Alastair Michie was a talented painter and sculptor who took up art belatedly in the early 1960s. During the previous decade he had pursued a successful career as a freelance designer and illustrator. The change seemed inevitable for someone from an important Scottish art family such as his. His mother, Anne Redpath, was one of the greatest Scottish painters of the 20th century, his father, James Michie, an architect and his youngest brother, David, became a celebrated painter and teacher.
Alastair Michie was born in St Omer, France in 1921, the eldest of three sons. His father worked first for the War Graves Commission in northern France and then as private architect to a rich American inventor in Provence, but the recession of the early 1930s prompted a return to the Scottish borders. At school, Alastair won a scholarship to study architecture in Edinburgh where he sought to follow his father's vocation.
His studies were interrupted by the Second World War, in which he served with distinction as a night fighter pilot in reconnaissance aircraft over Germany and occupied territory. Reluctant to return to further studies after the war, Alastair Michie applied a natural talent as draughtsman to a career as illustrator and designer, first in London and then in Wareham in Dorset, where he would remain for the rest of his life.
The turning point in his professional life came at the 1962 Venice Biennale, where he encountered the expansive scale and energy of the American abstract expressionists, notably Mark Rothko, Franz Kline and Robert Motherwell. This triggered a desire in Michie to become a painter in a way that his mother's example had not. Redpath kept her artistic practice rigorously separate from family life and although something of her natural facility for colour and texture was evident throughout her son's mature painting, Alastair Michie was adamant when declaring that "my mother's work did not influence me". Michie spent an evening with Rothko after his friend John Plumb's opening at the Axiom Gallery in London in the late 1960s, an experience that confirmed his belief in the power of abstract art to touch the raw nerve of universal emotion.
Michie's architecture and design background led his work toward a careful, constructive approach; drawn to what he described as the "architectural movement" of Kline's blacks, Michie frequently used black or white, highlighted by a spare use of pastel shades, as the dominant compositional element in his work. But in common with Manet and with Spanish art in general, which had so influenced Scottish colourists like F.C.B. Cadell, he made positive use of black as a colour replete with sensational as well as structural qualities.
Since structure and design took their place alongside more evocative, poetic and informal aspects in his work, Michie's decision to sculpt seemed natural. The two disciplines cross-fertilised, sharing an interest in the shapes of boulders, found objects, landscape features or of shrapnel and other wartime fragments that Michie discovered on Studland beach in the 1950s. An early bronze, Nemesis, was inspired by a bone found there. Later sculptures, cast in bronze or aluminium at an industrial foundry in Bridport, west Dorset, revealed a mixture of organic and architectural form. Michie's experience of war informed all aspects of his repertoire, ranging from the Shrapnel series to pieces based on the ancient Greek wheel of death and to a large 15ft bronze, Endeavour, commissioned by British Aerospace at Filton, Bristol, with a thrusting aerodynamic shape that recalled Michie's flying days.
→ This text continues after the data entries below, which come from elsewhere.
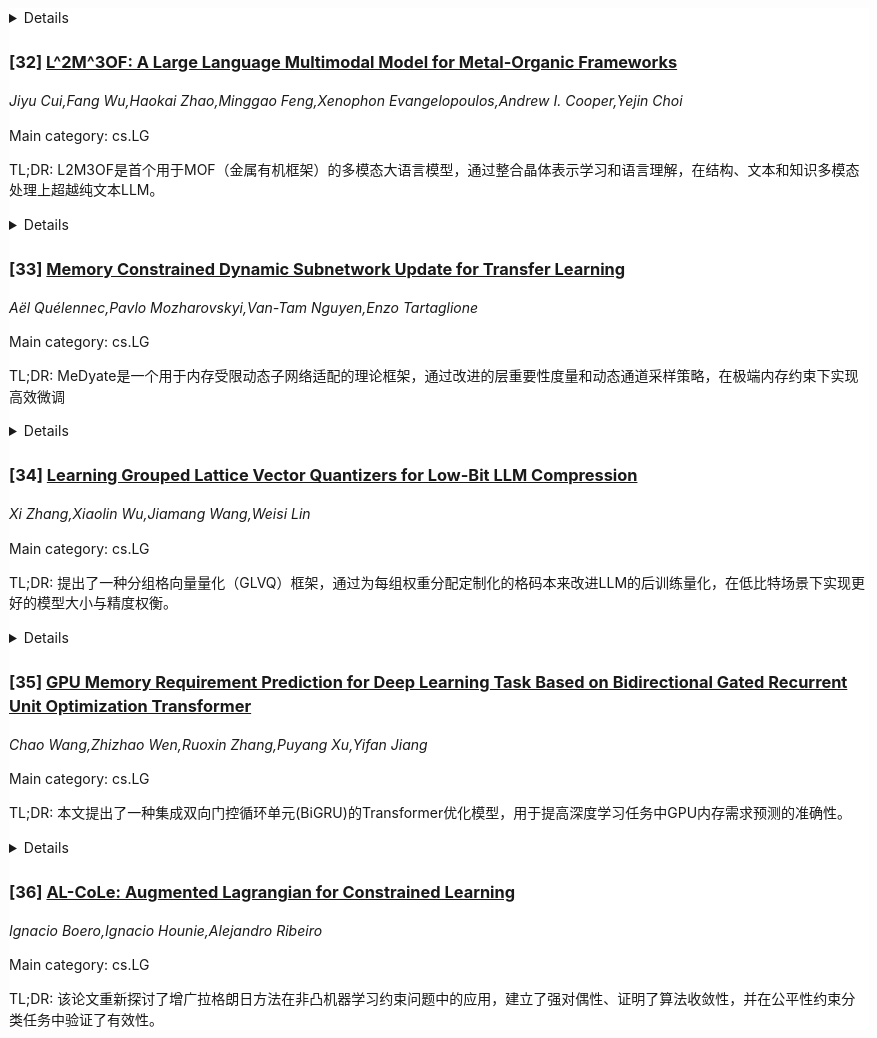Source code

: 
<details><summary>Details</summary></details>


### [32] [L^2M^3OF: A Large Language Multimodal Model for Metal-Organic Frameworks](https://arxiv.org/abs/2510.20976)
*Jiyu Cui,Fang Wu,Haokai Zhao,Minggao Feng,Xenophon Evangelopoulos,Andrew I. Cooper,Yejin Choi*

Main category: cs.LG

TL;DR: L2M3OF是首个用于MOF（金属有机框架）的多模态大语言模型，通过整合晶体表示学习和语言理解，在结构、文本和知识多模态处理上超越纯文本LLM。


<details><summary>Details</summary></details>


### [33] [Memory Constrained Dynamic Subnetwork Update for Transfer Learning](https://arxiv.org/abs/2510.20979)
*Aël Quélennec,Pavlo Mozharovskyi,Van-Tam Nguyen,Enzo Tartaglione*

Main category: cs.LG

TL;DR: MeDyate是一个用于内存受限动态子网络适配的理论框架，通过改进的层重要性度量和动态通道采样策略，在极端内存约束下实现高效微调


<details><summary>Details</summary></details>


### [34] [Learning Grouped Lattice Vector Quantizers for Low-Bit LLM Compression](https://arxiv.org/abs/2510.20984)
*Xi Zhang,Xiaolin Wu,Jiamang Wang,Weisi Lin*

Main category: cs.LG

TL;DR: 提出了一种分组格向量量化（GLVQ）框架，通过为每组权重分配定制化的格码本来改进LLM的后训练量化，在低比特场景下实现更好的模型大小与精度权衡。


<details><summary>Details</summary></details>


### [35] [GPU Memory Requirement Prediction for Deep Learning Task Based on Bidirectional Gated Recurrent Unit Optimization Transformer](https://arxiv.org/abs/2510.20985)
*Chao Wang,Zhizhao Wen,Ruoxin Zhang,Puyang Xu,Yifan Jiang*

Main category: cs.LG

TL;DR: 本文提出了一种集成双向门控循环单元(BiGRU)的Transformer优化模型，用于提高深度学习任务中GPU内存需求预测的准确性。


<details><summary>Details</summary></details>


### [36] [AL-CoLe: Augmented Lagrangian for Constrained Learning](https://arxiv.org/abs/2510.20995)
*Ignacio Boero,Ignacio Hounie,Alejandro Ribeiro*

Main category: cs.LG

TL;DR: 该论文重新探讨了增广拉格朗日方法在非凸机器学习约束问题中的应用，建立了强对偶性、证明了算法收敛性，并在公平性约束分类任务中验证了有效性。
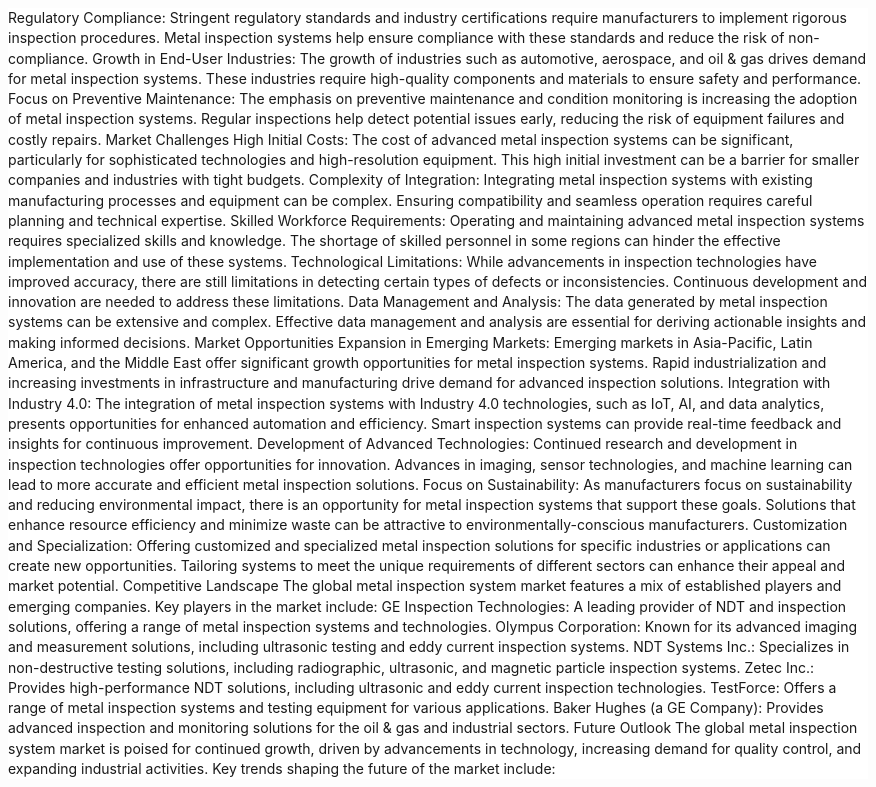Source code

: Regulatory Compliance: Stringent regulatory standards and industry certifications require manufacturers to implement rigorous inspection procedures. Metal inspection systems help ensure compliance with these standards and reduce the risk of non-compliance.
Growth in End-User Industries: The growth of industries such as automotive, aerospace, and oil & gas drives demand for metal inspection systems. These industries require high-quality components and materials to ensure safety and performance.
Focus on Preventive Maintenance: The emphasis on preventive maintenance and condition monitoring is increasing the adoption of metal inspection systems. Regular inspections help detect potential issues early, reducing the risk of equipment failures and costly repairs.
Market Challenges
High Initial Costs: The cost of advanced metal inspection systems can be significant, particularly for sophisticated technologies and high-resolution equipment. This high initial investment can be a barrier for smaller companies and industries with tight budgets.
Complexity of Integration: Integrating metal inspection systems with existing manufacturing processes and equipment can be complex. Ensuring compatibility and seamless operation requires careful planning and technical expertise.
Skilled Workforce Requirements: Operating and maintaining advanced metal inspection systems requires specialized skills and knowledge. The shortage of skilled personnel in some regions can hinder the effective implementation and use of these systems.
Technological Limitations: While advancements in inspection technologies have improved accuracy, there are still limitations in detecting certain types of defects or inconsistencies. Continuous development and innovation are needed to address these limitations.
Data Management and Analysis: The data generated by metal inspection systems can be extensive and complex. Effective data management and analysis are essential for deriving actionable insights and making informed decisions.
Market Opportunities
Expansion in Emerging Markets: Emerging markets in Asia-Pacific, Latin America, and the Middle East offer significant growth opportunities for metal inspection systems. Rapid industrialization and increasing investments in infrastructure and manufacturing drive demand for advanced inspection solutions.
Integration with Industry 4.0: The integration of metal inspection systems with Industry 4.0 technologies, such as IoT, AI, and data analytics, presents opportunities for enhanced automation and efficiency. Smart inspection systems can provide real-time feedback and insights for continuous improvement.
Development of Advanced Technologies: Continued research and development in inspection technologies offer opportunities for innovation. Advances in imaging, sensor technologies, and machine learning can lead to more accurate and efficient metal inspection solutions.
Focus on Sustainability: As manufacturers focus on sustainability and reducing environmental impact, there is an opportunity for metal inspection systems that support these goals. Solutions that enhance resource efficiency and minimize waste can be attractive to environmentally-conscious manufacturers.
Customization and Specialization: Offering customized and specialized metal inspection solutions for specific industries or applications can create new opportunities. Tailoring systems to meet the unique requirements of different sectors can enhance their appeal and market potential.
Competitive Landscape
The global metal inspection system market features a mix of established players and emerging companies. Key players in the market include:
GE Inspection Technologies: A leading provider of NDT and inspection solutions, offering a range of metal inspection systems and technologies.
Olympus Corporation: Known for its advanced imaging and measurement solutions, including ultrasonic testing and eddy current inspection systems.
NDT Systems Inc.: Specializes in non-destructive testing solutions, including radiographic, ultrasonic, and magnetic particle inspection systems.
Zetec Inc.: Provides high-performance NDT solutions, including ultrasonic and eddy current inspection technologies.
TestForce: Offers a range of metal inspection systems and testing equipment for various applications.
Baker Hughes (a GE Company): Provides advanced inspection and monitoring solutions for the oil & gas and industrial sectors.
Future Outlook
The global metal inspection system market is poised for continued growth, driven by advancements in technology, increasing demand for quality control, and expanding industrial activities. Key trends shaping the future of the market include: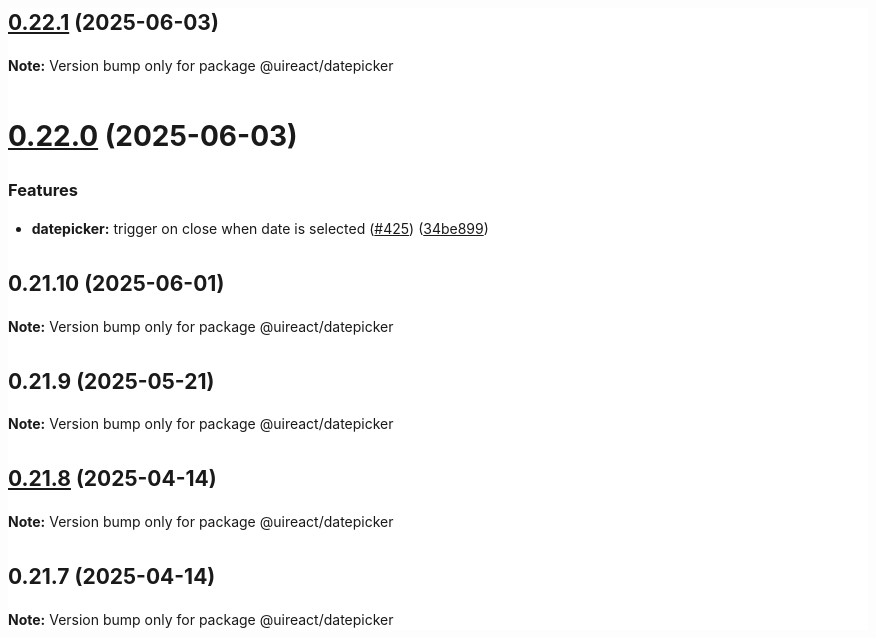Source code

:

## [0.22.1](https://github.com/inavac182/ui-react/compare/@uireact/datepicker@0.22.0...@uireact/datepicker@0.22.1) (2025-06-03)

**Note:** Version bump only for package @uireact/datepicker





# [0.22.0](https://github.com/inavac182/ui-react/compare/@uireact/datepicker@0.21.10...@uireact/datepicker@0.22.0) (2025-06-03)


### Features

* **datepicker:** trigger on close when date is selected ([#425](https://github.com/inavac182/ui-react/issues/425)) ([34be899](https://github.com/inavac182/ui-react/commit/34be899c71a59437767668636660a8662e08f4ba))





## 0.21.10 (2025-06-01)

**Note:** Version bump only for package @uireact/datepicker





## 0.21.9 (2025-05-21)

**Note:** Version bump only for package @uireact/datepicker





## [0.21.8](https://github.com/inavac182/ui-react/compare/@uireact/datepicker@0.21.7...@uireact/datepicker@0.21.8) (2025-04-14)

**Note:** Version bump only for package @uireact/datepicker





## 0.21.7 (2025-04-14)

**Note:** Version bump only for package @uireact/datepicker




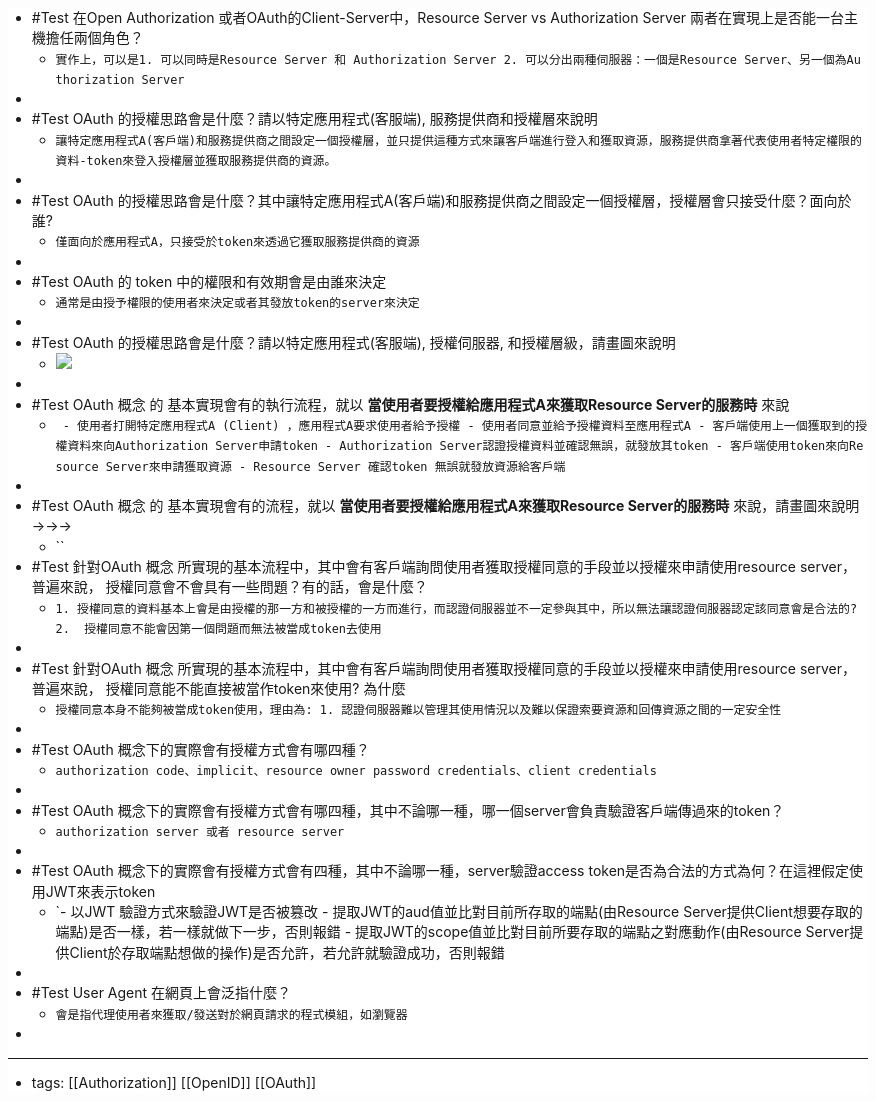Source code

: - #Test 在Open Authorization 或者OAuth的Client-Server中，Resource Server vs  Authorization Server 兩者在實現上是否能一台主機擔任兩個角色？ 
    -  `實作上，可以是1. 可以同時是Resource Server 和 Authorization Server 2. 可以分出兩種伺服器：一個是Resource Server、另一個為Authorization Server`
- 
- #Test OAuth 的授權思路會是什麼？請以特定應用程式(客服端), 服務提供商和授權層來說明 
    -  `讓特定應用程式A(客戶端)和服務提供商之間設定一個授權層，並只提供這種方式來讓客戶端進行登入和獲取資源，服務提供商拿著代表使用者特定權限的資料-token來登入授權層並獲取服務提供商的資源。`
- 
- #Test OAuth 的授權思路會是什麼？其中讓特定應用程式A(客戶端)和服務提供商之間設定一個授權層，授權層會只接受什麼？面向於誰? 
    -  `僅面向於應用程式A，只接受於token來透過它獲取服務提供商的資源`
- 
- #Test  OAuth 的 token 中的權限和有效期會是由誰來決定 
    -  `通常是由授予權限的使用者來決定或者其發放token的server來決定`
- 
- #Test OAuth 的授權思路會是什麼？請以特定應用程式(客服端), 授權伺服器, 和授權層級，請畫圖來說明
    -  ![](https://res.cloudinary.com/dqfxgtyoi/image/upload/v1679061043/blog/OAuth/OAuth-Simple-Concept_vrcj0d.png)
- 
- #Test OAuth 概念 的 基本實現會有的執行流程，就以 **當使用者要授權給應用程式A來獲取Resource Server的服務時** 來說 
    - `	- 使用者打開特定應用程式A (Client) ，應用程式A要求使用者給予授權 - 使用者同意並給予授權資料至應用程式A - 客戶端使用上一個獲取到的授權資料來向Authorization Server申請token - Authorization Server認證授權資料並確認無誤，就發放其token - 客戶端使用token來向Resource Server來申請獲取資源 - Resource Server 確認token 無誤就發放資源給客戶端`
- 
- #Test OAuth 概念 的 基本實現會有的流程，就以 **當使用者要授權給應用程式A來獲取Resource Server的服務時** 來說，請畫圖來說明 ->->-> 
    - ``
- #Test 針對OAuth 概念 所實現的基本流程中，其中會有客戶端詢問使用者獲取授權同意的手段並以授權來申請使用resource server，普遍來說， 授權同意會不會具有一些問題？有的話，會是什麼？ 
    - `1. 授權同意的資料基本上會是由授權的那一方和被授權的一方而進行，而認證伺服器並不一定參與其中，所以無法讓認證伺服器認定該同意會是合法的? 2.  授權同意不能會因第一個問題而無法被當成token去使用`
- 
- #Test 針對OAuth 概念 所實現的基本流程中，其中會有客戶端詢問使用者獲取授權同意的手段並以授權來申請使用resource server，普遍來說， 授權同意能不能直接被當作token來使用? 為什麼
    - `授權同意本身不能夠被當成token使用，理由為: 1. 認證伺服器難以管理其使用情況以及難以保證索要資源和回傳資源之間的一定安全性`
- 
- #Test OAuth 概念下的實際會有授權方式會有哪四種？
    -  `authorization code、implicit、resource owner password credentials、client credentials`
- 
- #Test OAuth 概念下的實際會有授權方式會有哪四種，其中不論哪一種，哪一個server會負責驗證客戶端傳過來的token？
    -  `authorization server 或者 resource server`
- 
- #Test OAuth 概念下的實際會有授權方式會有四種，其中不論哪一種，server驗證access token是否為合法的方式為何？在這裡假定使用JWT來表示token
    -  `- 以JWT 驗證方式來驗證JWT是否被篡改 - 提取JWT的aud值並比對目前所存取的端點(由Resource Server提供Client想要存取的端點)是否一樣，若一樣就做下一步，否則報錯 - 提取JWT的scope值並比對目前所要存取的端點之對應動作(由Resource Server提供Client於存取端點想做的操作)是否允許，若允許就驗證成功，否則報錯
- 
- #Test User Agent 在網頁上會泛指什麼？
    -  `會是指代理使用者來獲取/發送對於網頁請求的程式模組，如瀏覽器`
- 
- ---
- tags: [[Authorization]] [[OpenID]] [[OAuth]]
It was upon his work as a painter, however, that Michie's reputation was mainly founded. He enjoyed a major solo show in São Paulo, Brazil in 1972 and the modern art museums in both São Paulo and Rio acquired his work. In 1982 he became a Royal West of England academician and served as council member between 1984 and 1994. Through the support of the RWA sculptor Peter Thursby, Michie also became a Fellow of the Royal Society of British Sculptors in 1994.
In the early 1990s, Michie followed his mother in exhibiting at the Royal Scottish Academy in Edinburgh. His desire to emulate his brother and have a regular London gallery was not fulfilled, although he enjoyed a major solo show at the Mall Gallery in 1996 and a less successful show with Archeus Fine Art in 2000. He sold best from his studio, a large wine vault below the splendid Queen Anne house in Wareham where he lived with his second wife Sally from 1961 onwards.
Michie belonged to a generation of later modernist artists who shared an optimistic but never naïve world-view conditioned by an understanding of human nature gained during wartime. A sophisticated, urbane man with a quiet, wry sense of humour, he overcame a strange mix of privilege and disadvantage to pursue a difficult career.
Alastair Michie, painter, sculptor and illustrator: born St Omer, France 9 December 1921; married 1944 Hazel Greenham (three daughters; marriage dissolved), 1970 Sally Greasley (one son, one daughter); died Wareham, Dorset 2 May 2008.